In the middle of the canyon, however, you can’t find that gravel because hundreds of meters of fill has occupied the bottom of the canyon. Without it, Cole said, Unaweep would rival and likely surpass the Black Canyon of the Gunnison for depth. The providence of that fill may help explain where the river went. Geologists believe a landslide blocked the ancestral river that carved the canyon, causing a lake to form and creating the sediment that now fills the canyon.
Eventually, the backlog got so great the river moved elsewhere, abandoning Unaweep Canyon.
“The general feeling is that it's a former stream course of a large river. I think most likely the ancestral Gunnison, some people think it might've been an ancestral Colorado.

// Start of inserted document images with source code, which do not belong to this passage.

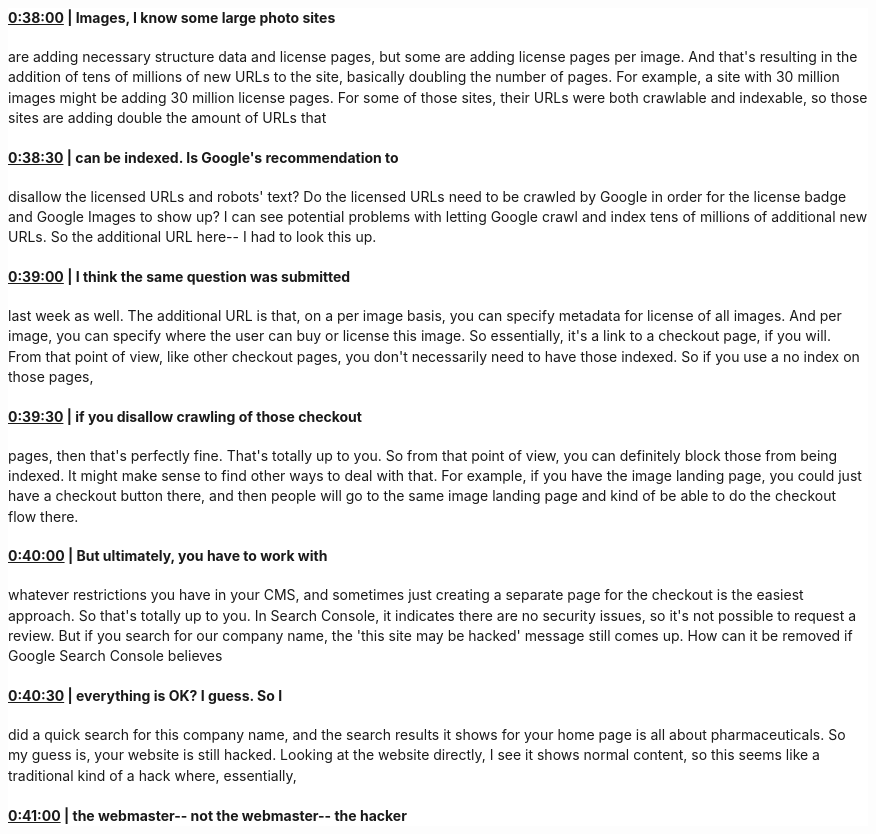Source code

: #### [0:38:00](https://www.youtube.com/watch?v=AoZbAinDg0E&t=2280) |  Images, I know some large photo sites

are adding necessary structure data and license pages, but some are adding license pages per image. And that's resulting in the addition of tens of millions of new URLs to the site, basically doubling the number of pages. For example, a site with 30 million images might be adding 30 million license pages. For some of those sites, their URLs were both crawlable and indexable, so those sites are adding double the amount of URLs that  

#### [0:38:30](https://www.youtube.com/watch?v=AoZbAinDg0E&t=2310) |  can be indexed. Is Google's recommendation to

disallow the licensed URLs and robots' text? Do the licensed URLs need to be crawled by Google in order for the license badge and Google Images to show up? I can see potential problems with letting Google crawl and index tens of millions of additional new URLs. So the additional URL here-- I had to look this up.  

#### [0:39:00](https://www.youtube.com/watch?v=AoZbAinDg0E&t=2340) |  I think the same question was submitted

last week as well. The additional URL is that, on a per image basis, you can specify metadata for license of all images. And per image, you can specify where the user can buy or license this image. So essentially, it's a link to a checkout page, if you will. From that point of view, like other checkout pages, you don't necessarily need to have those indexed. So if you use a no index on those pages,  

#### [0:39:30](https://www.youtube.com/watch?v=AoZbAinDg0E&t=2370) |  if you disallow crawling of those checkout

pages, then that's perfectly fine. That's totally up to you. So from that point of view, you can definitely block those from being indexed. It might make sense to find other ways to deal with that. For example, if you have the image landing page, you could just have a checkout button there, and then people will go to the same image landing page and kind of be able to do the checkout flow there.  

#### [0:40:00](https://www.youtube.com/watch?v=AoZbAinDg0E&t=2400) |  But ultimately, you have to work with

whatever restrictions you have in your CMS, and sometimes just creating a separate page for the checkout is the easiest approach. So that's totally up to you. In Search Console, it indicates there are no security issues, so it's not possible to request a review. But if you search for our company name, the 'this site may be hacked' message still comes up. How can it be removed if Google Search Console believes  

#### [0:40:30](https://www.youtube.com/watch?v=AoZbAinDg0E&t=2430) |  everything is OK? I guess. So I

did a quick search for this company name, and the search results it shows for your home page is all about pharmaceuticals. So my guess is, your website is still hacked. Looking at the website directly, I see it shows normal content, so this seems like a traditional kind of a hack where, essentially,  

#### [0:41:00](https://www.youtube.com/watch?v=AoZbAinDg0E&t=2460) |  the webmaster-- not the webmaster-- the hacker

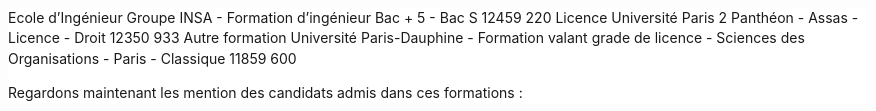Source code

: </td>
</tr>
<tr>
<td style="text-align:left;">
Ecole d’Ingénieur
</td>
<td style="text-align:left;">
Groupe INSA - Formation d’ingénieur Bac + 5 - Bac S
</td>
<td style="text-align:right;">
12459
</td>
<td style="text-align:right;">
220
</td>
</tr>
<tr>
<td style="text-align:left;">
Licence
</td>
<td style="text-align:left;">
Université Paris 2 Panthéon - Assas - Licence - Droit
</td>
<td style="text-align:right;">
12350
</td>
<td style="text-align:right;">
933
</td>
</tr>
<tr>
<td style="text-align:left;">
Autre formation
</td>
<td style="text-align:left;">
Université Paris-Dauphine - Formation valant grade de licence - Sciences
des Organisations - Paris - Classique
</td>
<td style="text-align:right;">
11859
</td>
<td style="text-align:right;">
600
</td>
</tr>
</tbody>
</table>

Regardons maintenant les mention des candidats admis dans ces formations
:
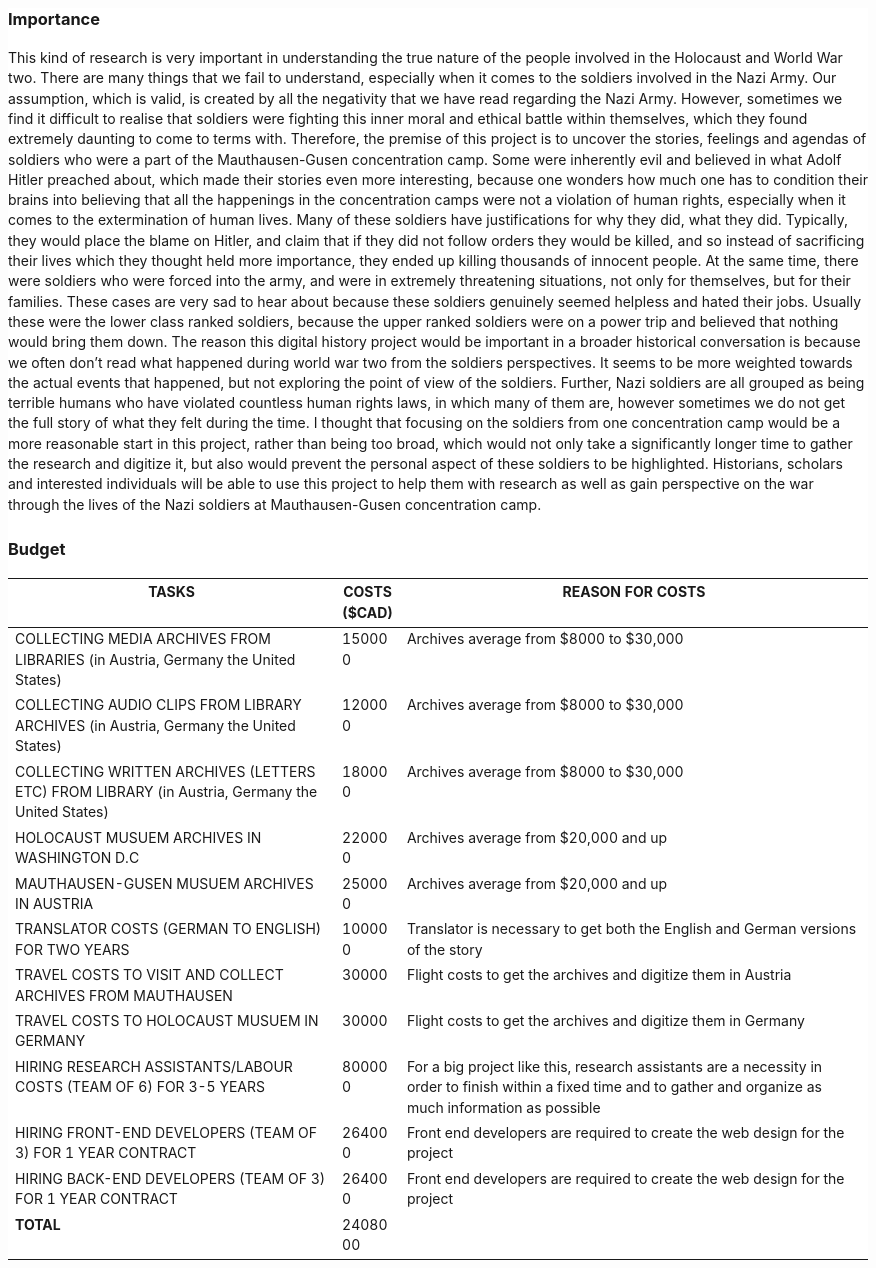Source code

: <h3> Importance </h3>

This kind of research is very important in understanding the true nature of the people involved in the Holocaust and World War two. There are many things that we fail to understand, especially when it comes to the soldiers involved in the Nazi Army. Our assumption, which is valid, is created by all the negativity that we have read regarding the Nazi Army. However, sometimes we find it difficult to realise that soldiers were fighting this inner moral and ethical battle within themselves, which they found extremely daunting to come to terms with. Therefore, the premise of this project is to uncover the stories, feelings and agendas of soldiers who were a part of the Mauthausen-Gusen concentration camp. Some were inherently evil and believed in what Adolf Hitler preached about, which made their stories even more interesting, because one wonders how much one has to condition their brains into believing that all the happenings in the concentration camps were not a violation of human rights, especially when it comes to the extermination of human lives. Many of these soldiers have justifications for why they did, what they did. Typically, they would place the blame on Hitler, and claim that if they did not follow orders they would be killed, and so instead of sacrificing their lives which they thought held more importance, they ended up killing thousands of innocent people. At the same time, there were soldiers who were forced into the army, and were in extremely threatening situations, not only for themselves, but for their families. These cases are very sad to hear about because these soldiers genuinely seemed helpless and hated their jobs. Usually these were the lower class ranked soldiers, because the upper ranked soldiers were on a power trip and believed that nothing would bring them down. The reason this digital history project would be important in a broader historical conversation is because we often don’t read what happened during world war two from the soldiers perspectives. It seems to be more weighted towards the actual events that happened, but not exploring the point of view of the soldiers. Further, Nazi soldiers are all grouped as being terrible humans who have violated countless human rights laws, in which many of them are, however sometimes we do not get the full story of what they felt during the time. I thought that focusing on the soldiers from one concentration camp would be a more reasonable start in this project, rather than being too broad, which would not only take a significantly longer time to gather the research and digitize it, but also would prevent the personal aspect of these soldiers to be highlighted. Historians, scholars and interested individuals will be able to use this project to help them with research as well as gain perspective on the war through the lives of the Nazi soldiers at Mauthausen-Gusen concentration camp.

<h3> Budget </h3>

|  **TASKS** | **COSTS ($CAD)** | **REASON FOR COSTS** |
|  ------ | ------ | ------ |
|  COLLECTING MEDIA ARCHIVES FROM LIBRARIES (in Austria, Germany the United States) | 150000 | Archives average from $8000 to $30,000  |
|  COLLECTING AUDIO CLIPS FROM LIBRARY ARCHIVES (in Austria, Germany the United States) | 120000 | Archives average from $8000 to $30,000 |
|  COLLECTING WRITTEN ARCHIVES (LETTERS ETC) FROM LIBRARY (in Austria, Germany the United States) | 180000 | Archives average from $8000 to $30,000 |
|  HOLOCAUST MUSUEM ARCHIVES IN WASHINGTON D.C  | 220000 | Archives average from $20,000 and up |
|  MAUTHAUSEN-GUSEN MUSUEM ARCHIVES IN AUSTRIA | 250000 | Archives average from $20,000 and up |
|  TRANSLATOR COSTS (GERMAN TO ENGLISH) FOR TWO YEARS | 100000 | Translator is necessary to get both the English and German versions of the story |
|  TRAVEL COSTS TO VISIT AND COLLECT ARCHIVES FROM MAUTHAUSEN | 30000 | Flight costs to get the archives and digitize them in Austria |
|  TRAVEL COSTS TO HOLOCAUST MUSUEM IN GERMANY | 30000 | Flight costs to get the archives and digitize them in Germany |
|  HIRING RESEARCH ASSISTANTS/LABOUR COSTS (TEAM OF 6) FOR 3-5 YEARS | 800000 | For a big project like this, research assistants are a necessity in order to finish within a fixed time and to gather and organize as much information as possible |
|  HIRING FRONT-END DEVELOPERS (TEAM OF 3) FOR 1 YEAR CONTRACT | 264000 | Front end developers are required to create the web design for the project |
|  HIRING BACK-END DEVELOPERS (TEAM OF 3) FOR 1 YEAR CONTRACT | 264000 | Front end developers are required to create the web design for the project |
|  **TOTAL** | 2408000 |  |

[^1]: [Mauthausen](https://www.ushmm.org/wlc/en/article.php?ModuleId=10005196)
[^2]:[The Mauthausen Concentration Camp 1938–1945](https://www.mauthausen-memorial.org/en/History/The-Mauthausen-Concentration-Camp-19381945)
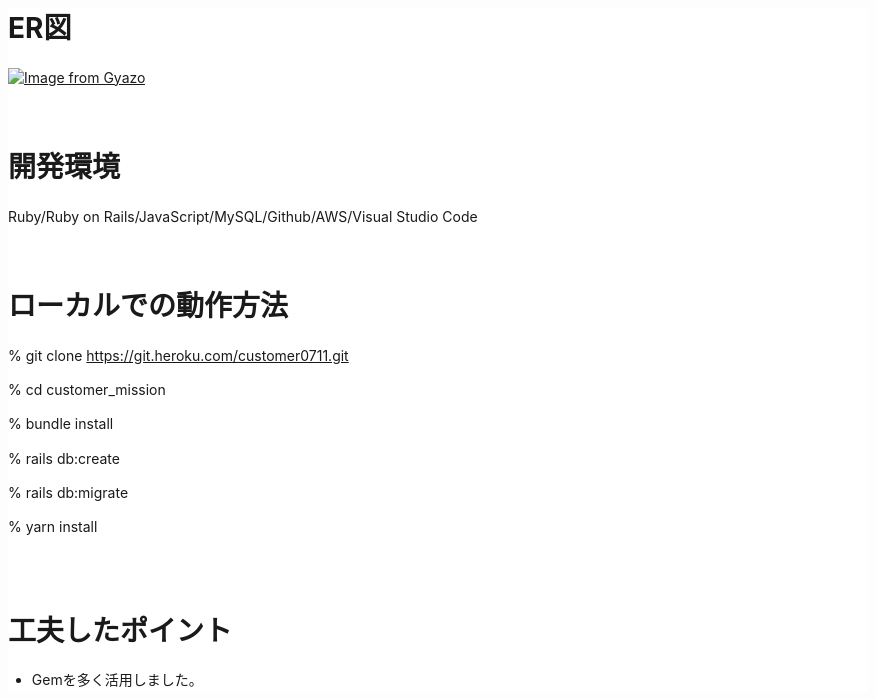 # ER図
[![Image from Gyazo](https://i.gyazo.com/c411647de0d5d8495656a2f871f933b4.png)](https://gyazo.com/c411647de0d5d8495656a2f871f933b4)<br>
<br>

# 開発環境
Ruby/Ruby on Rails/JavaScript/MySQL/Github/AWS/Visual Studio Code<br>
<br>

# ローカルでの動作方法  
% git clone https://git.heroku.com/customer0711.git

% cd customer_mission

% bundle install

% rails db:create

% rails db:migrate

% yarn install<br>

<br>

# 工夫したポイント
*  Gemを多く活用しました。
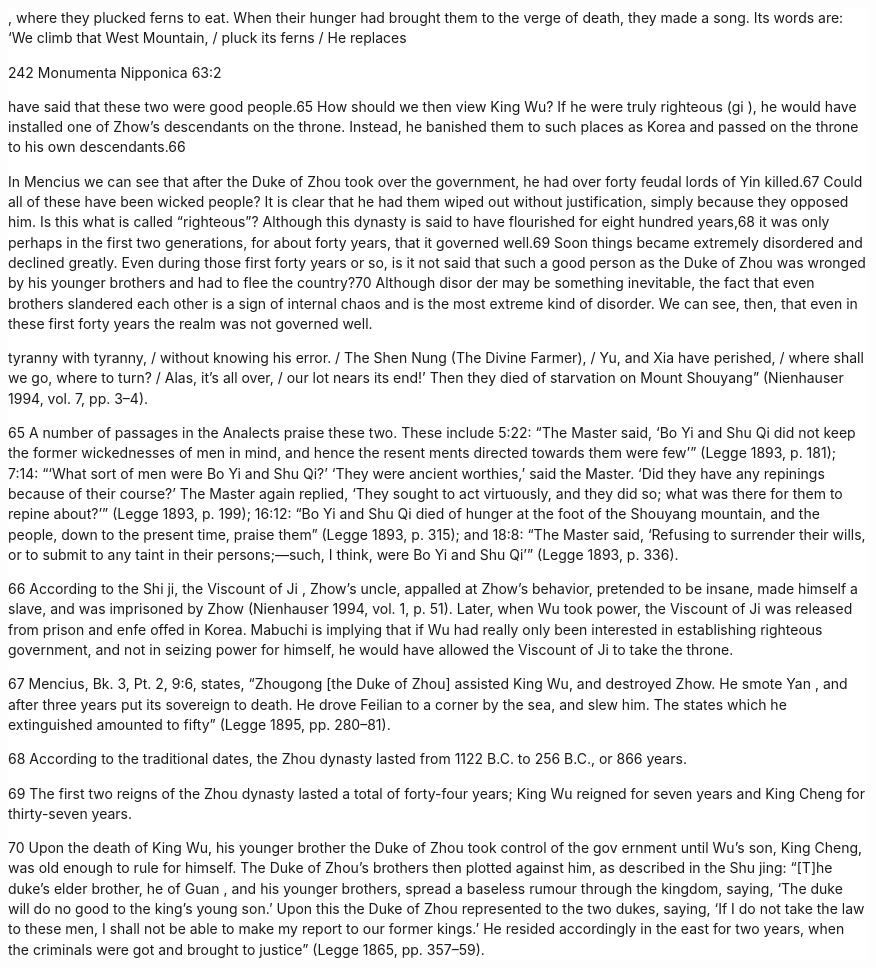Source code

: , where they plucked ferns to eat. When their hunger had brought them to the verge of death, they made a song. Its words are: ‘We climb that West Mountain, / pluck its ferns / He replaces

242 Monumenta Nipponica 63:2 

have said that these two were good people.65 How should we then view King Wu? If he were truly righteous (gi ), he would have installed one of Zhow’s descendants on the throne. Instead, he banished them to such places as Korea and passed on the throne to his own descendants.66 

In Mencius we can see that after the Duke of Zhou took over the government, he had over forty feudal lords of Yin killed.67 Could all of these have been wicked people? It is clear that he had them wiped out without justification, simply because they opposed him. Is this what is called “righteous”? Although this dynasty is said to have flourished for eight hundred years,68 it was only perhaps in the first two generations, for about forty years, that it governed well.69 Soon things became extremely disordered and declined greatly. Even during those first forty years or so, is it not said that such a good person as the Duke of Zhou was wronged by his younger brothers and had to flee the country?70 Although disor der may be something inevitable, the fact that even brothers slandered each other is a sign of internal chaos and is the most extreme kind of disorder. We can see, then, that even in these first forty years the realm was not governed well. 

tyranny with tyranny, / without knowing his error. / The Shen Nung (The Divine Farmer), / Yu, and Xia have perished, / where shall we go, where to turn? / Alas, it’s all over, / our lot nears its end!’ Then they died of starvation on Mount Shouyang” (Nienhauser 1994, vol. 7, pp. 3–4). 

65 A number of passages in the Analects praise these two. These include 5:22: “The Master said, ‘Bo Yi and Shu Qi did not keep the former wickednesses of men in mind, and hence the resent ments directed towards them were few’” (Legge 1893, p. 181); 7:14: “‘What sort of men were Bo Yi and Shu Qi?’ ‘They were ancient worthies,’ said the Master. ‘Did they have any repinings because of their course?’ The Master again replied, ‘They sought to act virtuously, and they did so; what was there for them to repine about?’” (Legge 1893, p. 199); 16:12: “Bo Yi and Shu Qi died of hunger at the foot of the Shouyang mountain, and the people, down to the present time, praise them” (Legge 1893, p. 315); and 18:8: “The Master said, ‘Refusing to surrender their wills, or to submit to any taint in their persons;—such, I think, were Bo Yi and Shu Qi’” (Legge 1893, p. 336). 

66 According to the Shi ji, the Viscount of Ji , Zhow’s uncle, appalled at Zhow’s behavior, pretended to be insane, made himself a slave, and was imprisoned by Zhow (Nienhauser 1994, vol. 1, p. 51). Later, when Wu took power, the Viscount of Ji was released from prison and enfe offed in Korea. Mabuchi is implying that if Wu had really only been interested in establishing righteous government, and not in seizing power for himself, he would have allowed the Viscount of Ji to take the throne. 

67 Mencius, Bk. 3, Pt. 2, 9:6, states, “Zhougong [the Duke of Zhou] assisted King Wu, and destroyed Zhow. He smote Yan , and after three years put its sovereign to death. He drove Feilian to a corner by the sea, and slew him. The states which he extinguished amounted to fifty” (Legge 1895, pp. 280–81). 

68 According to the traditional dates, the Zhou dynasty lasted from 1122 B.C. to 256 B.C., or 866 years. 

69 The first two reigns of the Zhou dynasty lasted a total of forty-four years; King Wu reigned for seven years and King Cheng for thirty-seven years. 

70 Upon the death of King Wu, his younger brother the Duke of Zhou took control of the gov ernment until Wu’s son, King Cheng, was old enough to rule for himself. The Duke of Zhou’s brothers then plotted against him, as described in the Shu jing: “[T]he duke’s elder brother, he of Guan , and his younger brothers, spread a baseless rumour through the kingdom, saying, ‘The duke will do no good to the king’s young son.’ Upon this the Duke of Zhou represented to the two dukes, saying, ‘If I do not take the law to these men, I shall not be able to make my report to our former kings.’ He resided accordingly in the east for two years, when the criminals were got and brought to justice” (Legge 1865, pp. 357–59).
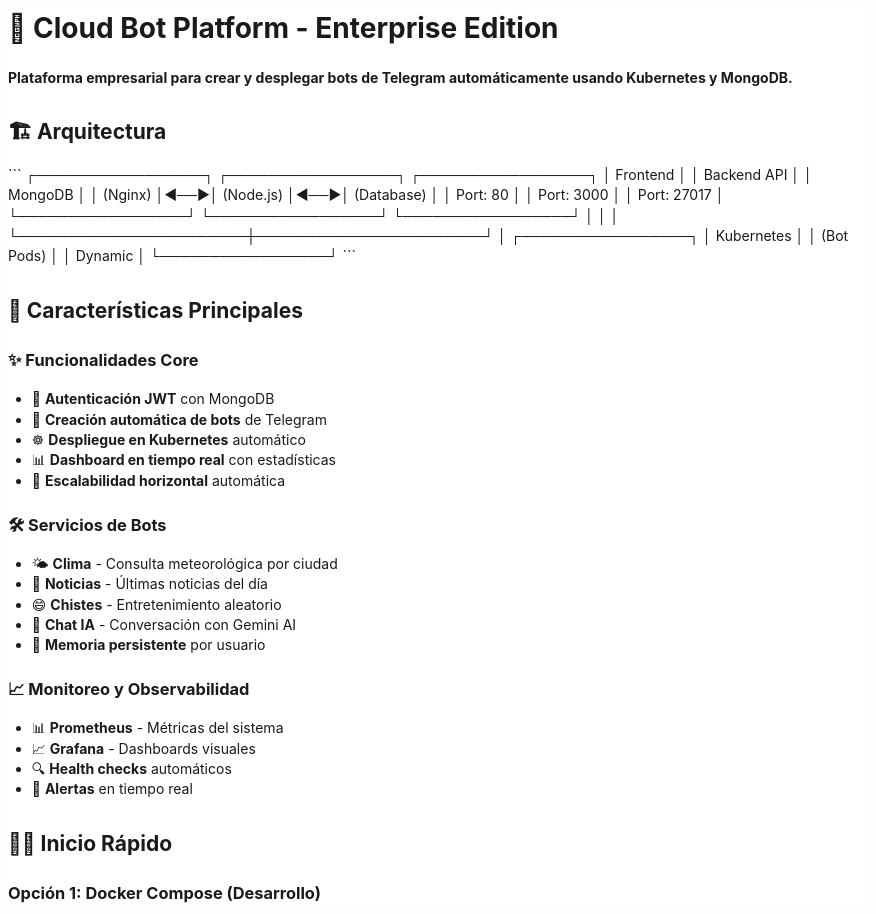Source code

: # 🤖 Cloud Bot Platform - Enterprise Edition

**Plataforma empresarial para crear y desplegar bots de Telegram automáticamente usando Kubernetes y MongoDB.**

## 🏗️ Arquitectura

\`\`\`
┌─────────────────┐    ┌─────────────────┐    ┌─────────────────┐
│   Frontend      │    │   Backend API   │    │   MongoDB       │
│   (Nginx)       │◄──►│   (Node.js)     │◄──►│   (Database)    │
│   Port: 80      │    │   Port: 3000    │    │   Port: 27017   │
└─────────────────┘    └─────────────────┘    └─────────────────┘
         │                       │                       │
         └───────────────────────┼───────────────────────┘
                                 │
                    ┌─────────────────┐
                    │   Kubernetes    │
                    │   (Bot Pods)    │
                    │   Dynamic       │
                    └─────────────────┘
\`\`\`

## 🚀 Características Principales

### ✨ **Funcionalidades Core**
- 🔐 **Autenticación JWT** con MongoDB
- 🤖 **Creación automática de bots** de Telegram
- ☸️ **Despliegue en Kubernetes** automático
- 📊 **Dashboard en tiempo real** con estadísticas
- 🔄 **Escalabilidad horizontal** automática

### 🛠️ **Servicios de Bots**
- 🌤️ **Clima** - Consulta meteorológica por ciudad
- 📰 **Noticias** - Últimas noticias del día
- 😄 **Chistes** - Entretenimiento aleatorio
- 🧠 **Chat IA** - Conversación con Gemini AI
- 💾 **Memoria persistente** por usuario

### 📈 **Monitoreo y Observabilidad**
- 📊 **Prometheus** - Métricas del sistema
- 📈 **Grafana** - Dashboards visuales
- 🔍 **Health checks** automáticos
- 📱 **Alertas** en tiempo real

## 🏃‍♂️ Inicio Rápido

### Opción 1: Docker Compose (Desarrollo)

But yeah, that's the general opinion,” Soreghan said. “That's not an opinion I agree with, but that's a general opinion that most agree with.”
Soreghan has researched Unaweep for years, including drilling deep into the sediment layer at the center of the canyon. She recalls a research trip in the early 2000s when they tried to get to the actual bottom of the canyon through all that sediment by contracting with Himes Drilling out of Grand Junction.
“I think I had $10,000. And so they said, ‘Yeah, we can do that.’ So we started drilling and we got to 200 feet, and it was clear, we were just in the top stuff, the conglomerates, and then we got to 300 feet and still in it. And I turned to Tim Himes and I said, ‘We're out of money. This is as deep as I budgeted for,’” Soreghan recalled.
Himes, she said, didn’t have anything else to do with the drill rig and kept going.
“It was quite amazing because we went to 1,100 feet or so, and finally we had to call it because the rig wasn't set up to go that deep, and we were having a lot of problems clearing out the hole and so forth,” Soreghan said. “So we had to stop, and we never hit the bottom in that hole.”

It’s not that Soreghan doesn’t believe the general opinion of an ancestral river. It’s that she thinks the origins of Unaweep Canyon could go back much further.
Soreghan said some geologists had speculated the canyon could have seen glacial activity because of the way rocks in the valley were shaped. However, the elevation of the canyon would have been too low to see glaciers during the last ice age. But Soreghan wondered, maybe that doesn’t exclude the idea.
“What if it's a combination of both of these previous hypotheses? That, essentially, it’s had an earlier history as a glacial valley that it was then essentially buried and then it was exhumed, rather than incised, by the Gunnison River more recently,”
That would mean that the region includes a “paleo landscape,” a remnant of an area hundreds of millions of years old. There are few such places in the world, though they’re difficult to find because they were rarely preserved.
“There's glacial valleys of late Paleozoic age — that's 300 million years old, roughly — in South America and South Africa,” Soreghan said. So it's a real concept. Really old paleo landscapes can exist, but you have to preserve them in some way. And when we're looking at the Western U.S., which is a tectonically active region, it seems incongruous that you could have something like that.”
Cole said he’s not yet seen enough evidence to sign onto the theory that there may be an ancient glacial valley lying in Unaweep Canyon’s past. But he is certain his colleagues will continue to poke at the issue as long as the canyon is still there.
“It's such an intriguing geologic story that I think it'll be a research topic forever and ever. And of course, geologists, like all scientists, love to argue and arm wave. If you wanted to come up with one answer about what could be the story here, I don't think you'd ever get that until some really major breakthrough,” Cole said. “So something to look forward to for the next century or so.”